* SOURCE DATA *
Content starts

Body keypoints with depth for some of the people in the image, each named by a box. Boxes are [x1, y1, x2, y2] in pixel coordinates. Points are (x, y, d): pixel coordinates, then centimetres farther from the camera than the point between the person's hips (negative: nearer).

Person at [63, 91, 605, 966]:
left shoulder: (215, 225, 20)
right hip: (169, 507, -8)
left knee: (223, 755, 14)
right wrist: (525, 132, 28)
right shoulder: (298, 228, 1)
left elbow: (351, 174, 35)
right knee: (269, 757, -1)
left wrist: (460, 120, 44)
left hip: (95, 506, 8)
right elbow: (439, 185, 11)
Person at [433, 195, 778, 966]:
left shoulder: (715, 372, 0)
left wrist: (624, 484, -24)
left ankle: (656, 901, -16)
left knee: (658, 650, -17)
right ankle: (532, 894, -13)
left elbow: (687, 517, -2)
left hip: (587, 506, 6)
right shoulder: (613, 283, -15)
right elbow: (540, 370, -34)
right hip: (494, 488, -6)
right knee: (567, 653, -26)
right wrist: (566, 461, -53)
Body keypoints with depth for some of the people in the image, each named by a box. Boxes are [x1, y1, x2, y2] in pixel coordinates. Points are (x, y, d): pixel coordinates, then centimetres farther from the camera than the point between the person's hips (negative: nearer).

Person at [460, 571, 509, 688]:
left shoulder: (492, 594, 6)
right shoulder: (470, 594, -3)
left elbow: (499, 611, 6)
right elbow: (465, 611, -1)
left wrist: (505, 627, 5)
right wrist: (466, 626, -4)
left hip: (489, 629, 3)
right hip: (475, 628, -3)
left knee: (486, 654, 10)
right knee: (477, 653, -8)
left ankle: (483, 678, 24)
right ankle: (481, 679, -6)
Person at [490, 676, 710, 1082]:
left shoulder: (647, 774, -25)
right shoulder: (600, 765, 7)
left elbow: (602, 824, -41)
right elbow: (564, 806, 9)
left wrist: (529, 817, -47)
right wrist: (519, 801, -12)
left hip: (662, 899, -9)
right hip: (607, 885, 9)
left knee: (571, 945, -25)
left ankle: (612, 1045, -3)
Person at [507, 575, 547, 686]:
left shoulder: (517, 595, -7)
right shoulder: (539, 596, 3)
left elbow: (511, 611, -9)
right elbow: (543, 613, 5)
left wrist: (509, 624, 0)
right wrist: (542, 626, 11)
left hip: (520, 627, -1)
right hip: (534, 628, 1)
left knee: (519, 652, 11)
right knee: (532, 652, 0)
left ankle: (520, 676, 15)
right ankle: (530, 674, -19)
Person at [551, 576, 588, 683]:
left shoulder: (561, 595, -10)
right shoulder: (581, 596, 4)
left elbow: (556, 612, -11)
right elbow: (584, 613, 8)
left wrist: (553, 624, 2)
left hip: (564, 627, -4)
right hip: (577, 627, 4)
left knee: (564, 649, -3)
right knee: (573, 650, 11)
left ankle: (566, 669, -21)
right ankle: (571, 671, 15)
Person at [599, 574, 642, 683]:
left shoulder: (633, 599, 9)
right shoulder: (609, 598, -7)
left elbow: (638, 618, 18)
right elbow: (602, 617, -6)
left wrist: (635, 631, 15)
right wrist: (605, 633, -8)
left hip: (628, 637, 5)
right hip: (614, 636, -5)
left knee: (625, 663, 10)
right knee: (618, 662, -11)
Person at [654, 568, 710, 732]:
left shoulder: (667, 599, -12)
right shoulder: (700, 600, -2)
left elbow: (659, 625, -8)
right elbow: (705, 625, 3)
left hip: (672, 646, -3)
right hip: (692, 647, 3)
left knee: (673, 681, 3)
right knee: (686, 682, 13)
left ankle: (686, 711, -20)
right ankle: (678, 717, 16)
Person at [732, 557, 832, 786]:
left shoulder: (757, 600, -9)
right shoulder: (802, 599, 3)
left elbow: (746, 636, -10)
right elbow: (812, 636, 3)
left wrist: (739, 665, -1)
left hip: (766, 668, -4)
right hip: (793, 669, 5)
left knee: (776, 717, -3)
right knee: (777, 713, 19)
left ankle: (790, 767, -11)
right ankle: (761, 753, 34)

Content ends
Content starts

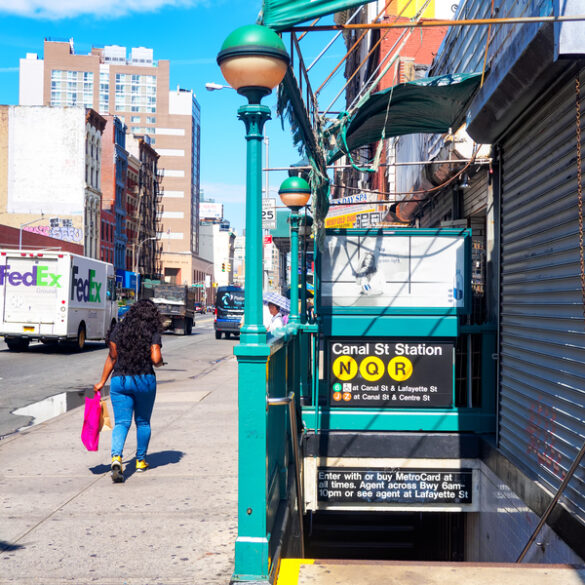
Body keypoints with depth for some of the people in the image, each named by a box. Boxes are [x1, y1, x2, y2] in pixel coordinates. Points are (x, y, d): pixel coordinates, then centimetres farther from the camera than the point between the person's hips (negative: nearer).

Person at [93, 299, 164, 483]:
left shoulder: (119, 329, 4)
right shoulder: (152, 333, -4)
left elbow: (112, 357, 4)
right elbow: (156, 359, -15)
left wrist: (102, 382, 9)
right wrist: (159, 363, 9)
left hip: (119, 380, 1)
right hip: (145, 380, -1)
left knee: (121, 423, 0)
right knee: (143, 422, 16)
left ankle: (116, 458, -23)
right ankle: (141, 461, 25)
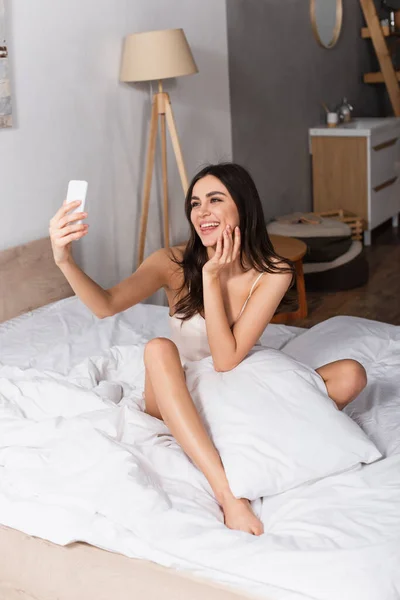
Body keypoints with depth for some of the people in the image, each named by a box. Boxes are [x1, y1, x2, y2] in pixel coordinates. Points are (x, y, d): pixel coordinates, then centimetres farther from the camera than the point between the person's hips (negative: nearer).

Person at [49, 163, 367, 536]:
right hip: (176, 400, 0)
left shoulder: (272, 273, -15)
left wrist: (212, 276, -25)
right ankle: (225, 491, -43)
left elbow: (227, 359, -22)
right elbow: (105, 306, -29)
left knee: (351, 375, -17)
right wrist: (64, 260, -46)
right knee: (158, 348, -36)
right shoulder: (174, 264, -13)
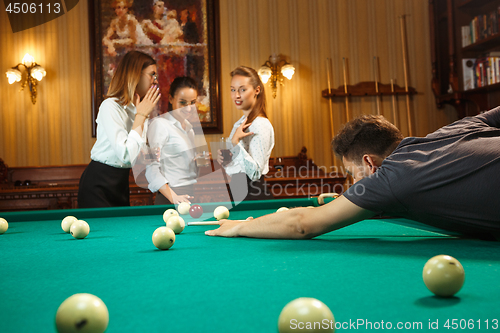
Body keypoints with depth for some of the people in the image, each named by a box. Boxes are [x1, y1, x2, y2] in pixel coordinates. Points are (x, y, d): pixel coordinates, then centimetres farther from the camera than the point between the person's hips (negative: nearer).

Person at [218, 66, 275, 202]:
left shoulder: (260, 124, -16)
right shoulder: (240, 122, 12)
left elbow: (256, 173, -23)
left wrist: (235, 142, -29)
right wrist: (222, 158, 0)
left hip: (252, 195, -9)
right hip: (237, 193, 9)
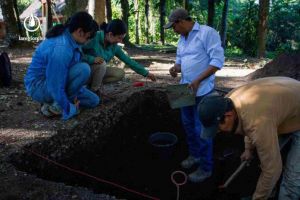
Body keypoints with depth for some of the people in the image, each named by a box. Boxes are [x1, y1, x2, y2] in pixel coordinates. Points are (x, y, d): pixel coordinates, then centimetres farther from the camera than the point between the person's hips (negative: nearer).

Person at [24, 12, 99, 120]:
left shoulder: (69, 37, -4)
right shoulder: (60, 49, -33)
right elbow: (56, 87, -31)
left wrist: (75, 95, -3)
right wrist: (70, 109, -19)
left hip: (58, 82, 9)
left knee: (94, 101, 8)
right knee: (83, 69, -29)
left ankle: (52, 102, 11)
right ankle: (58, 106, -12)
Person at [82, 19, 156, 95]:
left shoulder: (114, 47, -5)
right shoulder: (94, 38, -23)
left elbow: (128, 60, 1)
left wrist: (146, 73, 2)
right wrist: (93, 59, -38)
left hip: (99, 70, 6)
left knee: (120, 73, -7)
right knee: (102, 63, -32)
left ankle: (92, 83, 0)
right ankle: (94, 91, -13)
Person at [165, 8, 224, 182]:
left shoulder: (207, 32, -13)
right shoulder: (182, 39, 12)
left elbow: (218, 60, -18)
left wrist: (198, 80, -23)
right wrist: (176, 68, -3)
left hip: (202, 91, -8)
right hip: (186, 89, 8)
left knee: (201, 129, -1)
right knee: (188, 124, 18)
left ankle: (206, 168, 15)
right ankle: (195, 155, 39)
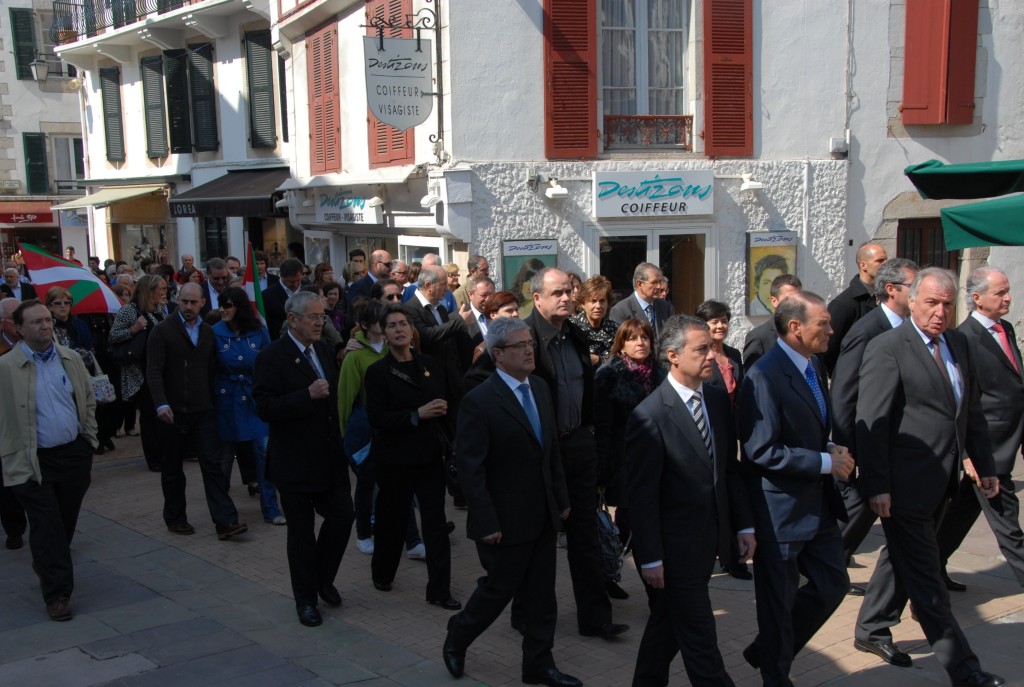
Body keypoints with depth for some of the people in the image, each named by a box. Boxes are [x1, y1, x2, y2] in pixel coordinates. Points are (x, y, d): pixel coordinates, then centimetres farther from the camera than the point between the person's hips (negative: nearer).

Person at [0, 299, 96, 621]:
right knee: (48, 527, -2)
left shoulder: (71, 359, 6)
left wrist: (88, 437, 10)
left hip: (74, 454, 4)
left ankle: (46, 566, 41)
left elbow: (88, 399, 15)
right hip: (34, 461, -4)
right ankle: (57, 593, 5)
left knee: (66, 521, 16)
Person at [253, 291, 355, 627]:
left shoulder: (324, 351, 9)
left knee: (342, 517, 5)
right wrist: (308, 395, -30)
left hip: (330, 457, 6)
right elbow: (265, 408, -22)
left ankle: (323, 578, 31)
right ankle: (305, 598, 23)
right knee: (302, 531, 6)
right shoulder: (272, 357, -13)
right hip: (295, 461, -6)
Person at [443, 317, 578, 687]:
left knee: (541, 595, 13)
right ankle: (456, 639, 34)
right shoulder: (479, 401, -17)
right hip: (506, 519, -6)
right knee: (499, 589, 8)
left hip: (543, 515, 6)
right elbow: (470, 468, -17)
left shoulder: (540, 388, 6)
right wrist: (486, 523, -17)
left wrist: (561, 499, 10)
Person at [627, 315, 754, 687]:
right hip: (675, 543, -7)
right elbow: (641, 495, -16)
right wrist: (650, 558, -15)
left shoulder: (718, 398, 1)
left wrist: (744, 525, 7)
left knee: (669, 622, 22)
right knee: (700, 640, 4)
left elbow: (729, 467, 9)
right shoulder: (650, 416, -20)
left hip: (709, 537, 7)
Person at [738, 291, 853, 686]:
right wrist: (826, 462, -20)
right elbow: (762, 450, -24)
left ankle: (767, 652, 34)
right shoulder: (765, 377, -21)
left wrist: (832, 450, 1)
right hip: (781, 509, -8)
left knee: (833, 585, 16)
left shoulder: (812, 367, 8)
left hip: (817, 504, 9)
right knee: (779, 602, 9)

Content ends

* ABOUT THIS TASK *
Give back, unchanged, the run of lines in the listing above that begins at the line containing "right shoulder: (650, 416, -20)" and ends at the line containing "right knee: (779, 602, 9)", both included.

* EXERCISE OUTPUT *
right shoulder: (650, 416, -20)
left hip: (709, 537, 7)
Person at [738, 291, 853, 686]:
right wrist: (826, 462, -20)
right elbow: (762, 450, -24)
left ankle: (767, 652, 34)
right shoulder: (765, 377, -21)
left wrist: (832, 450, 1)
right hip: (781, 509, -8)
left knee: (833, 585, 16)
left shoulder: (812, 367, 8)
left hip: (817, 504, 9)
right knee: (779, 602, 9)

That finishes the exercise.